___ Passage à examiner
La SA E, fabricante, demande à la cour de débouter l'appelant de son appel comme mal fondé, de :

- confirmer le jugement dont appel et dire qu'il sortira son plein et entier effet, et notamment,

- constater, dire et juger qu'aucune preuve de l'existence d'un vice quelconque affectant l'échelle fabriquée par assemblage et vendue par la société E à la société O et utilisée par Monsieur X n'est, en l'état, établie, et constater qu'aucune faute dans l'exercice de son activité de constructeur n'est imputable à la société E,

- constater, dire et juger que Monsieur X, artisan, a utilisé l'échelle sans respecter les préconisations du constructeur quant à son inclinaison, et par conséquent, n'en a point fait une utilisation normale,

- dire et juger, en conséquence, Monsieur X mal fondé à rechercher directement la responsabilité de la société E, et la société O la garantie de celle-là,

- condamner, en conséquence, Monsieur X et/ou la société O à restituer à la société E, les sommes qu'elle a avancées en vertu des ordonnances de consignation et spontanément (par le canal de son assureur) au titre de l'exécution de l'expertise technique confiée à Monsieur Z,

- les condamner de même à restituer à la société E la somme de 10 000 F versée en vertu de l'ordonnance provisionnelle du juge de la mise en état, - les débouter de toutes autres demandes plus amples ou contraires dirigées contre elle,

- condamner Monsieur X et/ou la société O en tous les frais et dépens dont distraction au profit de la SCP d'avoués Levasseur Castille Lambert, à titre infiniment subsidiaire, et si la responsabilité de la société E devait être, en définitive, retenue, même partiellement,

- réduire les prétentions excessives du demandeur,

- dire n'y avoir lieu à garantie même partielle à l'égard d'O,

- statuer ce que de droit quant aux entiers frais et dépens de première instance et d'appel dont distraction au profit de la SCP d'avoués Levasseur Castille Lambert, fondés à les recouvrer conformément à l'article 699 du nouveau Code de procédure civile.
______
■ **Exercice A**
Dans l'extrait sur les demandes de la société E, quelle somme cette société veut-elle se voir restituer au titre de l'ordonnance provisionnelle du juge de la mise en état ?
■ **Exercice B**
Rédigez, s'il vous plaît, la suite de l'extrait sur les demandes de la société E, en reprenant juste après sa dernière phrase.
Les lignes forment un matériau distinct de l'extrait.
___ Section des données
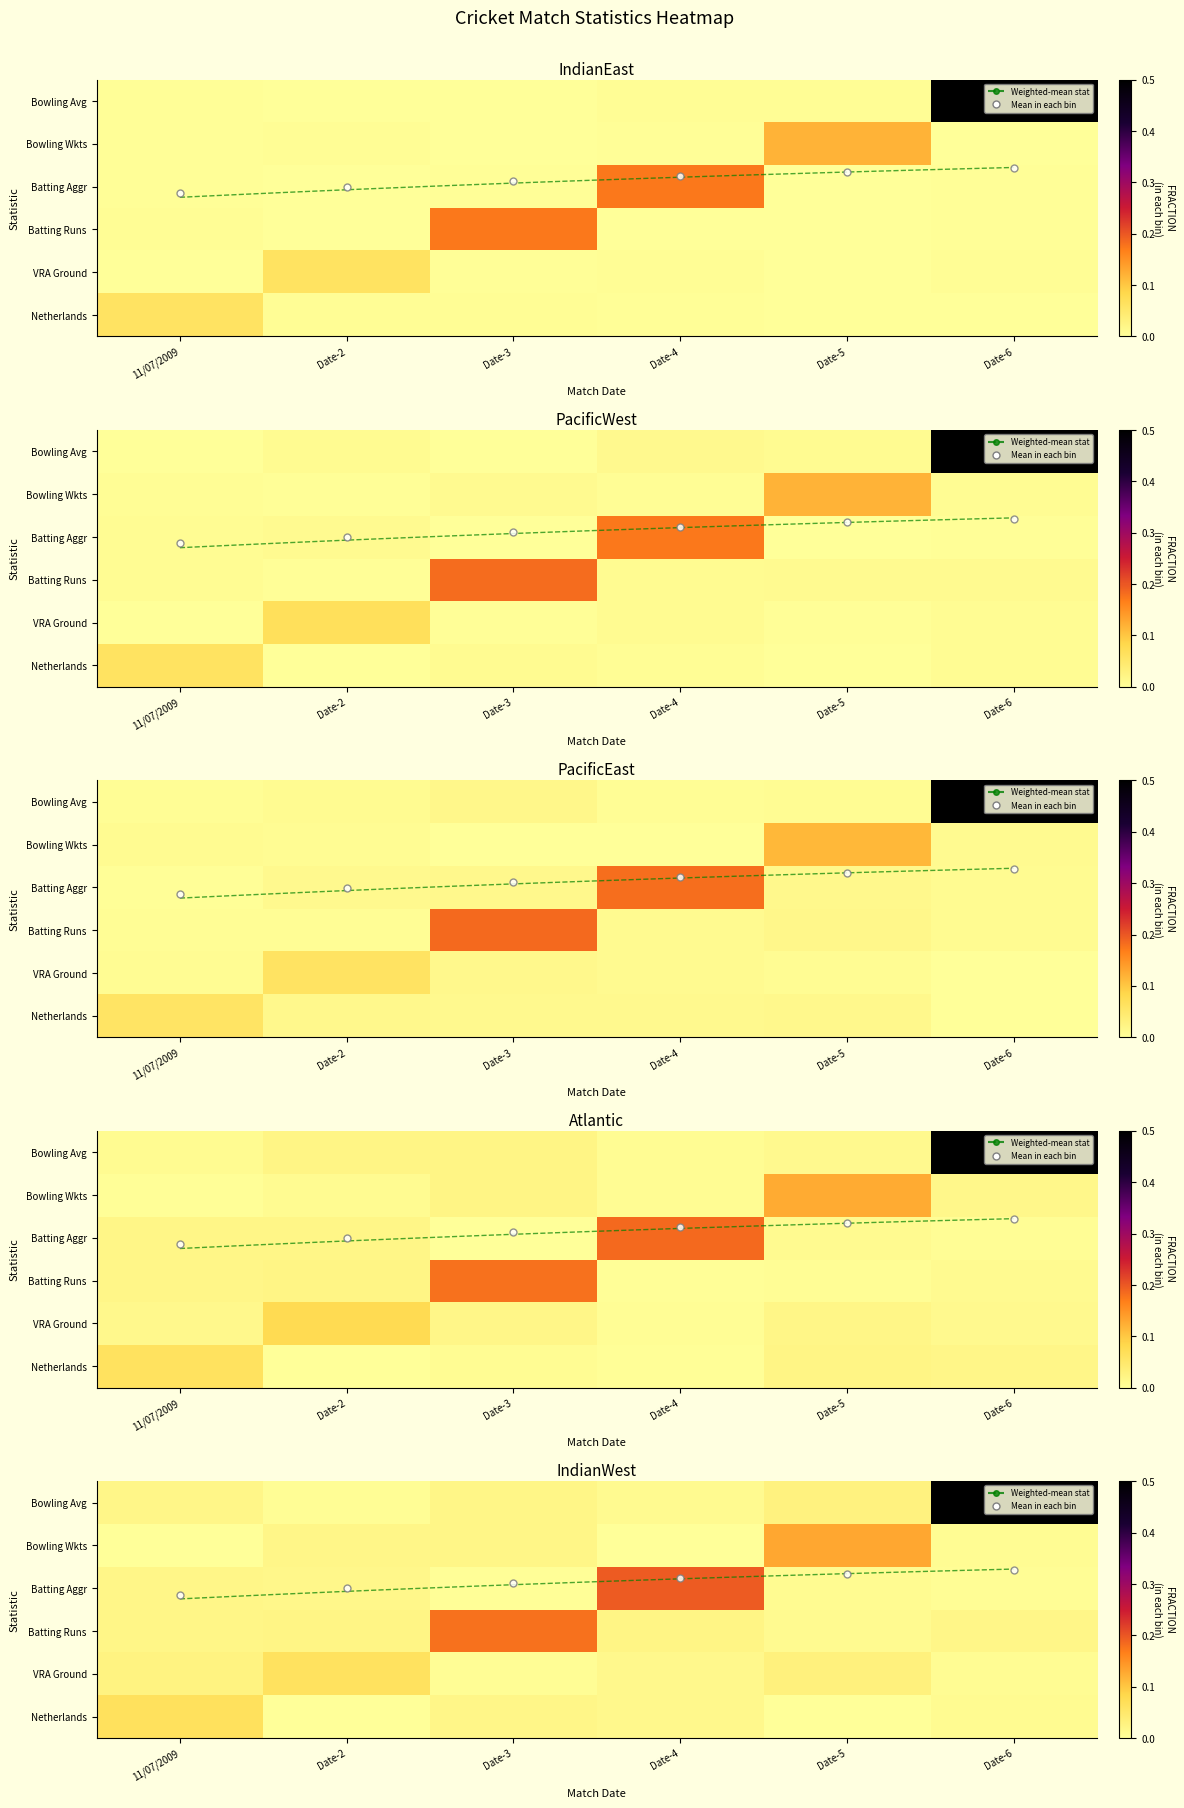

What is the maximum value shown in the chart?

0.5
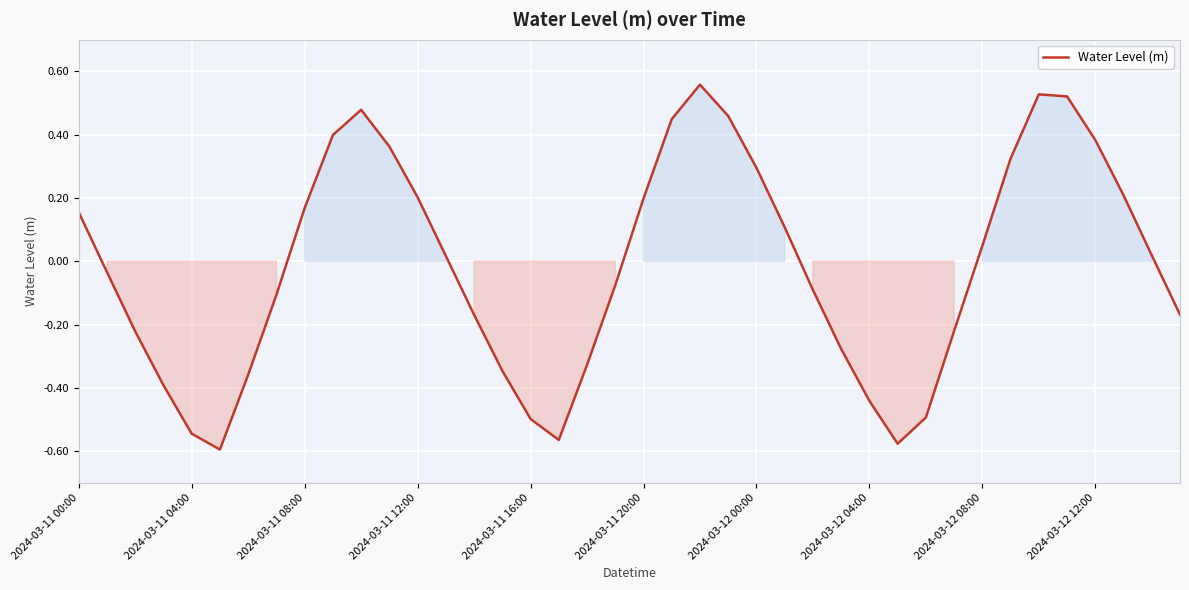

What is the difference between the maximum and minimum values?

1.2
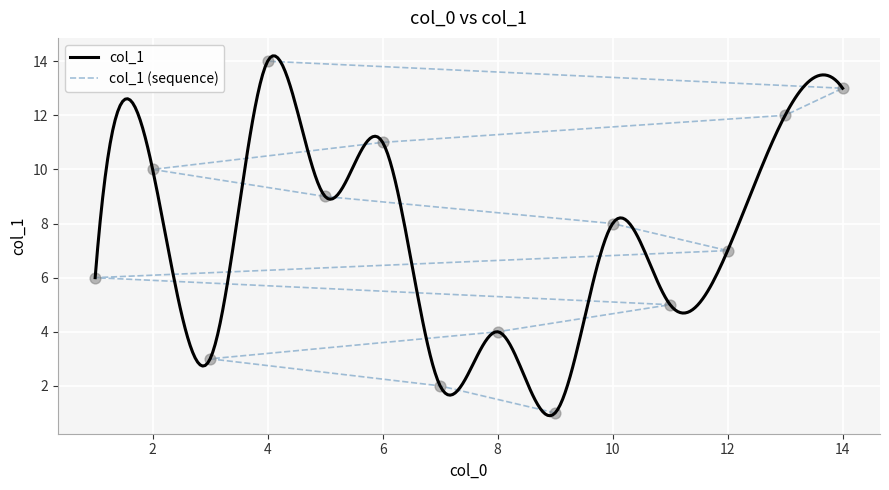

Which has a higher value, 2 or 7?

2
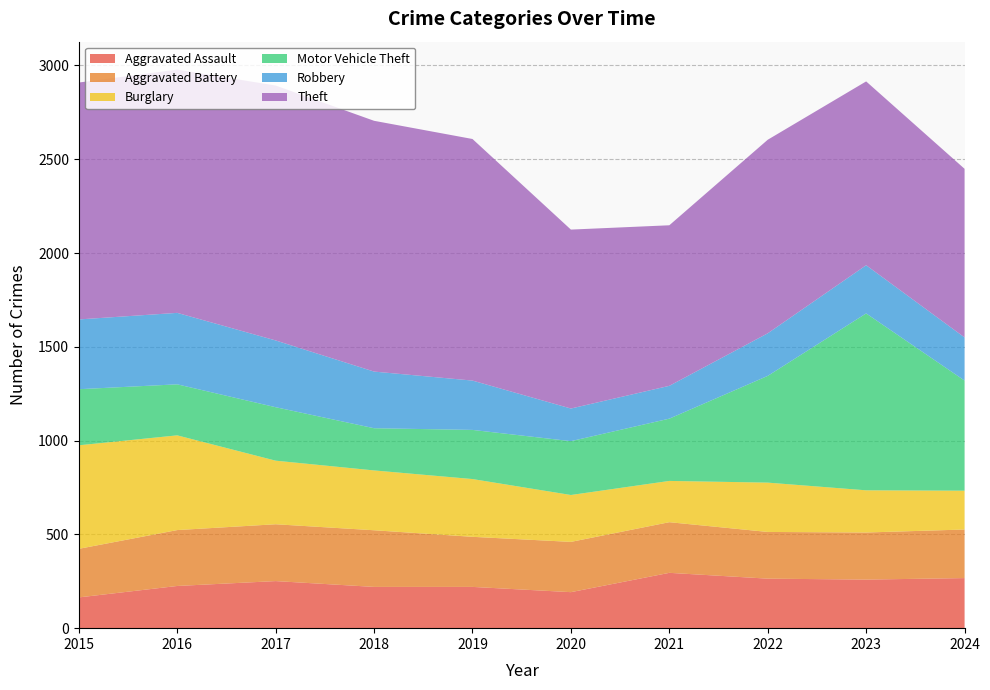

Reading left to right, what are all the values shown in this chart?

Aggravated Assault: 2015=164	2016=225	2017=251	2018=220	2019=220	2020=192	2021=295	2022=264	2023=259	2024=267
Aggravated Battery: 2015=259	2016=298	2017=303	2018=302	2019=267	2020=268	2021=270	2022=249	2023=251	2024=259
Burglary: 2015=552	2016=505	2017=339	2018=319	2019=308	2020=250	2021=220	2022=263	2023=225	2024=207
Motor Vehicle Theft: 2015=299	2016=272	2017=285	2018=225	2019=262	2020=287	2021=332	2022=569	2023=943	2024=587
Robbery: 2015=372	2016=381	2017=356	2018=302	2019=263	2020=174	2021=175	2022=227	2023=257	2024=230
Theft: 2015=1263	2016=1297	2017=1359	2018=1337	2019=1288	2020=954	2021=856	2022=1032	2023=980	2024=899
______
■ **Résultat attendu A**
La somme de 10 000 F.

■ **Résultat attendu B**
II - MOTIFS DE LA DECISION :

Sur la recevabilité

C'est à bon droit que le tribunal, relevant que Patrick X agissait contre le vendeur et le fabricant de l'échelle prétendument défectueuse sur le fondement de leur obligation contractuelle de sécurité, reprise en appel au regard d'un arrêt rendu par la première chambre de la Cour de cassation le 15 octobre 1996, et de la directive européenne du 25 juillet 1985, a jugé que cette action, tirée des dispositions de l'article 1147 du Code civil, n'était pas soumise au bref délai imparti par l'article 1648 du Code civil se rapportant à la garantie des vices cachés, non recherchée en l'espèce et dont elle est indépendante. La recevabilité de la demande doit donc être confirmée.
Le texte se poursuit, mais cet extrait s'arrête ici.